Das Ende des Festivals markiert ein zweiter Paukenschlag.

„Mnozil Brass“, eine siebenköpfige Blechformation kommt aus Wien, gibt zurzeit weltweit bis zu 120 Konzerte im Jahr und spielt „angewandte Blasmusik für alle Lebenslagen“. Für diesen Auftritt in der Walzbachhalle am 15. Oktober sind nur noch wenige Karten über das Kartentelefon des Musikhauses Schlaile zu haben.

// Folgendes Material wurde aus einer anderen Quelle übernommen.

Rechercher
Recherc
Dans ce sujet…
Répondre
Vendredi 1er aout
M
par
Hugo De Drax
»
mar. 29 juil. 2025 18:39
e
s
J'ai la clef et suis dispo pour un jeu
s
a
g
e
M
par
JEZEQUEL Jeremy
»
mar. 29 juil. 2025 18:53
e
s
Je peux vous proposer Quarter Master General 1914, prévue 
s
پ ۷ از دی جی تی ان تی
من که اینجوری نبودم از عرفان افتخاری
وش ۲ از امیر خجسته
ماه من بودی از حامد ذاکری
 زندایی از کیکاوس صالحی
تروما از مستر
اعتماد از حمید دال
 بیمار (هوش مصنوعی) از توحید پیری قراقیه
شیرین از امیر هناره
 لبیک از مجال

Zwischen diesen beiden Säulen spannt sich ein Bogen von musikalischen Beiträgen, getragen von vier Wettbewerben.

Anca Vulpe, deren Künstlersekretariat seit einigen Jahren die Organisation übernommen hat, erläuterten die Quadrologie dieser vier Bewährungsproben, in denen die Besten der Besten sich behaupten können.

Es sind dies „Jugend musiziert“, der in der Region beginnt und die Teilnehmer bis auf Bundesebene selektiert. Die besten Preisträger werden in Weingarten auftreten. Hochkarätig angesiedelt ist der Internationale Musikwettbewerb der ARD in München, einer der renommiertesten und größten Wettbewerbe, bei dem Friedrich selbst schon Preisträger war. 200 Musiker aus aller Welt nehmen jährlich daran teil. Nun steht Friedrich auf der anderen Seite, denn 39 Studenten der verschiedenen Musikhochschulen Deutschlands sind zugelassen, acht davon hat der Trompeter Friedrich selbst ausgebildet und vorbereitet. Der dritte Wettbewerb ist der Deutsche Musikwettbewerb 2011, der im März in Berlin ausgetragen wurde.

Nicht zuletzt hat auch der vierte sich bereits einen Namen gemacht: der Sparda Classic Award. Seit sechs Jahren tritt die Sparda-Bank, als Hauptsponsor des Festivals auf. „Weingarten hat sich zu einer Keimzelle für gute Musik entwickelt“ sagte ihr Pressesprecher Günther Przyklenk. Rund 50000 Euro hätte die Bank in den letzten Jahren investiert, aber „es ist gut angelegtes Geld“.

Außer einer beachtlichen Dotierung erhält der Gewinner des ersten Preises eine wertvolle Skulptur, die der Künstler Willi Gilli vor Jahren in begrenzter Stückzahl geschaffen hat. Die Preisträger werden zusammen mit dem Kammerorchester Weingartener Musiktage an zwei Abenden zu hören sein: am 8. Oktober im „La Scène“ in Pfaffenhofen und am 9. Oktober in der evangelischen Kirche in Weingarten.

Ein zweites außergewöhnliches Merkmal ist in diesem Jahr die ungewöhnliche Zusammenstellung der Instrumente. Instrument des Jahres, dem auch der Wettbewerb gilt, der vom 5. bis 7. Oktober in der evangelischen Kirche ausgetragen wird, ist die Harfe.

Nun wird die Harfe in verschiedenen Konstellationen erklingen:

Zusammen mit – man höre und staune! – einer Tuba. „Elefant und Elfe“ nennt sich das skurrile Konzert, das Andreas Hofmeir auf der Tuba und Andreas Mildner an der Harfe zu Gehör bringen werden. Absolut französisch wird es mit den Streichern des „Amar Quartett“ und der Harfenistin Francoise Friedrich mit Werken dreier französischer Komponisten. Ein Puppentheater mit dem Stück „Jim Knopf und Lukas der Lokomotivführer“ bildet den Beitrag für Kinder. Hans Hachmanns „Musikstunde“ darf auch beim Thema „Harfe“ nicht fehlen und den Abschluss bildet am 16. Oktober ein Liederabend mit einem Gesangsquartett, das ausgewählte Werke von Robert Schumann interpretieren wird.